▼▼▼
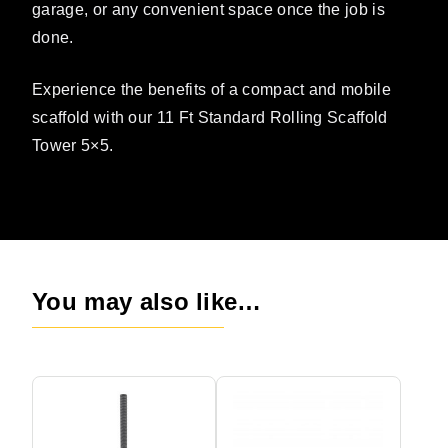
garage, or any convenient space once the job is
done.
Experience the benefits of a compact and mobile
scaffold with our 11 Ft Standard Rolling Scaffold
Tower 5×5.
You may also like…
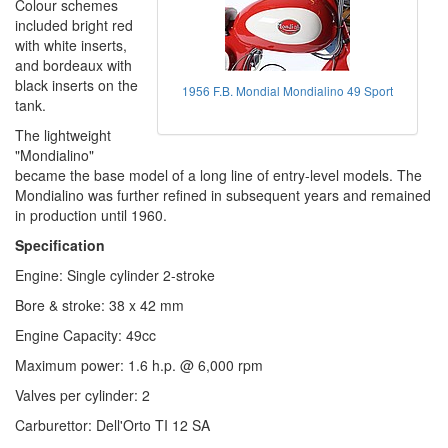
Colour schemes
included bright red
with white inserts,
and bordeaux with
black inserts on the
1956 F.B. Mondial Mondialino 49 Sport
tank.
The lightweight
"Mondialino"
became the base model of a long line of entry-level models. The
Mondialino was further refined in subsequent years and remained
in production until 1960.
Specification
Engine: Single cylinder 2-stroke
Bore & stroke: 38 x 42 mm
Engine Capacity: 49cc
Maximum power: 1.6 h.p. @ 6,000 rpm
Valves per cylinder: 2
Carburettor: Dell'Orto TI 12 SA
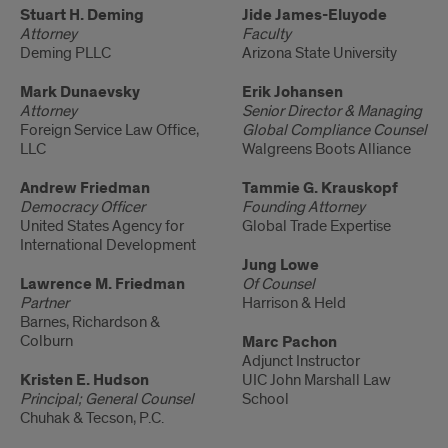
Adjunct
Stuart H. Deming
Adjunct
Jide James-Eluyode
Attorney
Faculty
Faculty
Faculty
Deming PLLC
Arizona State University
Mark Dunaevsky
Erik Johansen
Attorney
Senior Director & Managing
Foreign Service Law Office,
Global Compliance Counsel
LLC
Walgreens Boots Alliance
Andrew Friedman
Tammie G. Krauskopf
Democracy Officer
Founding Attorney
United States Agency for
Global Trade Expertise
International Development
Jung Lowe
Lawrence M. Friedman
Of Counsel
Partner
Harrison & Held
Barnes, Richardson &
Colburn
Marc Pachon
Adjunct Instructor
Kristen E. Hudson
UIC John Marshall Law
Principal; General Counsel
School
Chuhak & Tecson, P.C.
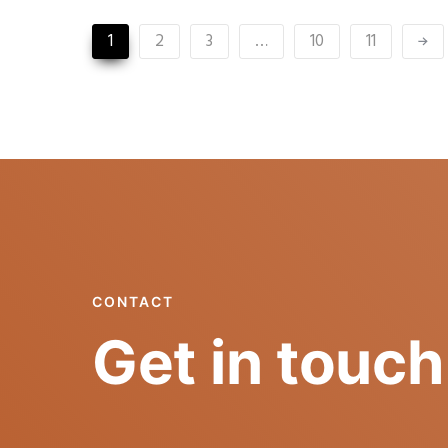
1
2
3
…
10
11
CONTACT
Get in touch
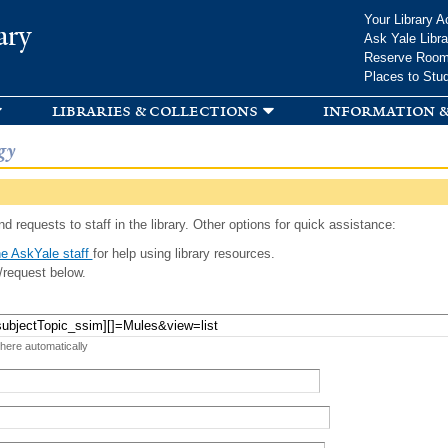
Skip to
Your Library A
ary
main
Ask Yale Libra
content
Reserve Roo
Places to Stu
libraries & collections
information &
gy
d requests to staff in the library. Other options for quick assistance:
e AskYale staff
for help using library resources.
/request below.
 here automatically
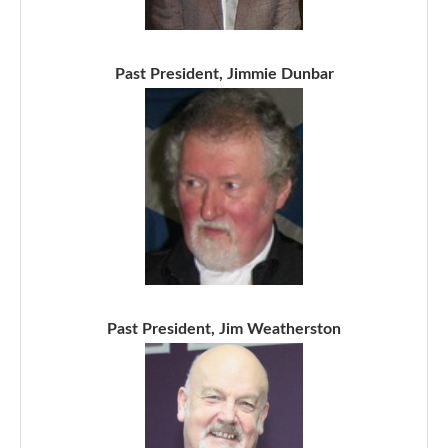
Past President, Jimmie Dunbar
Past President, Jim Weatherston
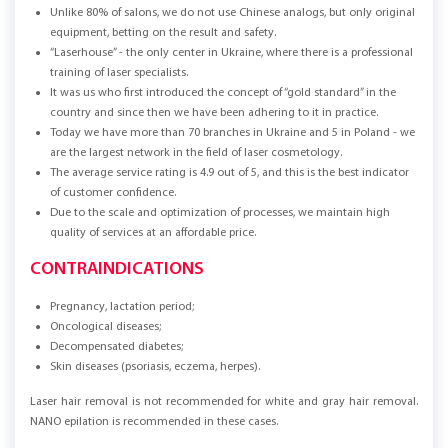
Unlike 80% of salons, we do not use Chinese analogs, but only original
equipment, betting on the result and safety.
“Laserhouse” - the only center in Ukraine, where there is a professional
training of laser specialists.
It was us who first introduced the concept of “gold standard” in the
country and since then we have been adhering to it in practice.
Today we have more than 70 branches in Ukraine and 5 in Poland - we
are the largest network in the field of laser cosmetology.
The average service rating is 4.9 out of 5, and this is the best indicator
of customer confidence.
Due to the scale and optimization of processes, we maintain high
quality of services at an affordable price.
CONTRAINDICATIONS
Pregnancy, lactation period;
Oncological diseases;
Decompensated diabetes;
Skin diseases (psoriasis, eczema, herpes).
Laser hair removal is not recommended for white and gray hair removal.
NANO epilation is recommended in these cases.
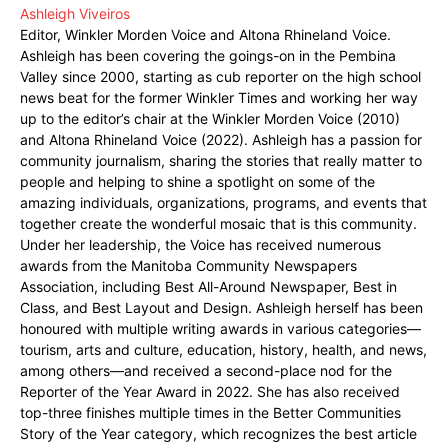
Ashleigh Viveiros
Editor, Winkler Morden Voice and Altona Rhineland Voice.
Ashleigh has been covering the goings-on in the Pembina
Valley since 2000, starting as cub reporter on the high school
news beat for the former Winkler Times and working her way
up to the editor’s chair at the Winkler Morden Voice (2010)
and Altona Rhineland Voice (2022). Ashleigh has a passion for
community journalism, sharing the stories that really matter to
people and helping to shine a spotlight on some of the
amazing individuals, organizations, programs, and events that
together create the wonderful mosaic that is this community.
Under her leadership, the Voice has received numerous
awards from the Manitoba Community Newspapers
Association, including Best All-Around Newspaper, Best in
Class, and Best Layout and Design. Ashleigh herself has been
honoured with multiple writing awards in various categories—
tourism, arts and culture, education, history, health, and news,
among others—and received a second-place nod for the
Reporter of the Year Award in 2022. She has also received
top-three finishes multiple times in the Better Communities
Story of the Year category, which recognizes the best article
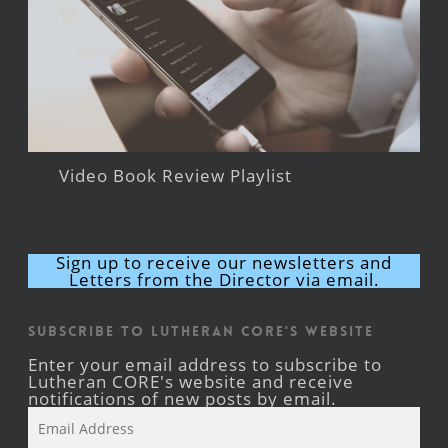
Video Book Review Playlist
Sign up to receive our newsletters and
Letters from the Director via email.
Subscribe to Lutheran CORE's Website
Enter your email address to subscribe to
Lutheran CORE's website and receive
notifications of new posts by email.
Email
Address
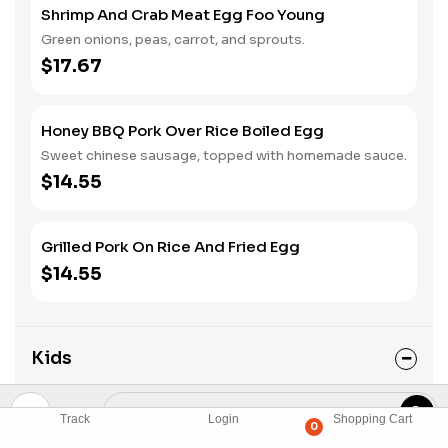
Shrimp And Crab Meat Egg Foo Young
Green onions, peas, carrot, and sprouts.
$17.67
Honey BBQ Pork Over Rice Boiled Egg
Sweet chinese sausage, topped with homemade sauce.
$14.55
Grilled Pork On Rice And Fried Egg
$14.55
Kids
Kid corner for kids 8 and under.
Track
Login
Shopping Cart
0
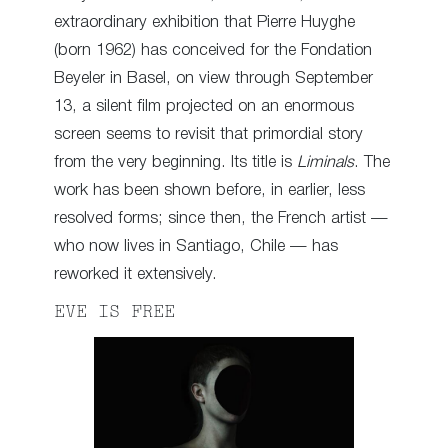
extraordinary exhibition that Pierre Huyghe
(born 1962) has conceived for the Fondation
Beyeler in Basel, on view through September
13, a silent film projected on an enormous
screen seems to revisit that primordial story
from the very beginning. Its title is
Liminals
. The
work has been shown before, in earlier, less
resolved forms; since then, the French artist —
who now lives in Santiago, Chile — has
reworked it extensively.
EVE IS FREE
▲▲▲
-- Your assignment --
With the pictures set aside, return each line of the listing exactly as given.

-- Result of the exercise --
garage, or any convenient space once the job is
done.
Experience the benefits of a compact and mobile
scaffold with our 11 Ft Standard Rolling Scaffold
Tower 5×5.
You may also like…
Colour schemes
included bright red
with white inserts,
and bordeaux with
black inserts on the
1956 F.B. Mondial Mondialino 49 Sport
tank.
The lightweight
"Mondialino"
became the base model of a long line of entry-level models. The
Mondialino was further refined in subsequent years and remained
in production until 1960.
Specification
Engine: Single cylinder 2-stroke
Bore & stroke: 38 x 42 mm
Engine Capacity: 49cc
Maximum power: 1.6 h.p. @ 6,000 rpm
Valves per cylinder: 2
Carburettor: Dell'Orto TI 12 SA
Adjunct
Stuart H. Deming
Adjunct
Jide James-Eluyode
Attorney
Faculty
Faculty
Faculty
Deming PLLC
Arizona State University
Mark Dunaevsky
Erik Johansen
Attorney
Senior Director & Managing
Foreign Service Law Office,
Global Compliance Counsel
LLC
Walgreens Boots Alliance
Andrew Friedman
Tammie G. Krauskopf
Democracy Officer
Founding Attorney
United States Agency for
Global Trade Expertise
International Development
Jung Lowe
Lawrence M. Friedman
Of Counsel
Partner
Harrison & Held
Barnes, Richardson &
Colburn
Marc Pachon
Adjunct Instructor
Kristen E. Hudson
UIC John Marshall Law
Principal; General Counsel
School
Chuhak & Tecson, P.C.
1
2
3
…
10
11
CONTACT
Get in touch
Skip to
Your Library A
ary
main
Ask Yale Libra
content
Reserve Roo
Places to Stu
libraries & collections
information &
gy
d requests to staff in the library. Other options for quick assistance:
e AskYale staff
for help using library resources.
/request below.
 here automatically
Past President, Jimmie Dunbar
Past President, Jim Weatherston
Unlike 80% of salons, we do not use Chinese analogs, but only original
equipment, betting on the result and safety.
“Laserhouse” - the only center in Ukraine, where there is a professional
training of laser specialists.
It was us who first introduced the concept of “gold standard” in the
country and since then we have been adhering to it in practice.
Today we have more than 70 branches in Ukraine and 5 in Poland - we
are the largest network in the field of laser cosmetology.
The average service rating is 4.9 out of 5, and this is the best indicator
of customer confidence.
Due to the scale and optimization of processes, we maintain high
quality of services at an affordable price.
CONTRAINDICATIONS
Pregnancy, lactation period;
Oncological diseases;
Decompensated diabetes;
Skin diseases (psoriasis, eczema, herpes).
Laser hair removal is not recommended for white and gray hair removal.
NANO epilation is recommended in these cases.
Ashleigh Viveiros
Editor, Winkler Morden Voice and Altona Rhineland Voice.
Ashleigh has been covering the goings-on in the Pembina
Valley since 2000, starting as cub reporter on the high school
news beat for the former Winkler Times and working her way
up to the editor’s chair at the Winkler Morden Voice (2010)
and Altona Rhineland Voice (2022). Ashleigh has a passion for
community journalism, sharing the stories that really matter to
people and helping to shine a spotlight on some of the
amazing individuals, organizations, programs, and events that
together create the wonderful mosaic that is this community.
Under her leadership, the Voice has received numerous
awards from the Manitoba Community Newspapers
Association, including Best All-Around Newspaper, Best in
Class, and Best Layout and Design. Ashleigh herself has been
honoured with multiple writing awards in various categories—
tourism, arts and culture, education, history, health, and news,
among others—and received a second-place nod for the
Reporter of the Year Award in 2022. She has also received
top-three finishes multiple times in the Better Communities
Story of the Year category, which recognizes the best article
Video Book Review Playlist
Sign up to receive our newsletters and
Letters from the Director via email.
Subscribe to Lutheran CORE's Website
Enter your email address to subscribe to
Lutheran CORE's website and receive
notifications of new posts by email.
Email
Address
Shrimp And Crab Meat Egg Foo Young
Green onions, peas, carrot, and sprouts.
$17.67
Honey BBQ Pork Over Rice Boiled Egg
Sweet chinese sausage, topped with homemade sauce.
$14.55
Grilled Pork On Rice And Fried Egg
$14.55
Kids
Kid corner for kids 8 and under.
Track
Login
Shopping Cart
0
extraordinary exhibition that Pierre Huyghe
(born 1962) has conceived for the Fondation
Beyeler in Basel, on view through September
13, a silent film projected on an enormous
screen seems to revisit that primordial story
from the very beginning. Its title is
Liminals
. The
work has been shown before, in earlier, less
resolved forms; since then, the French artist —
who now lives in Santiago, Chile — has
reworked it extensively.
EVE IS FREE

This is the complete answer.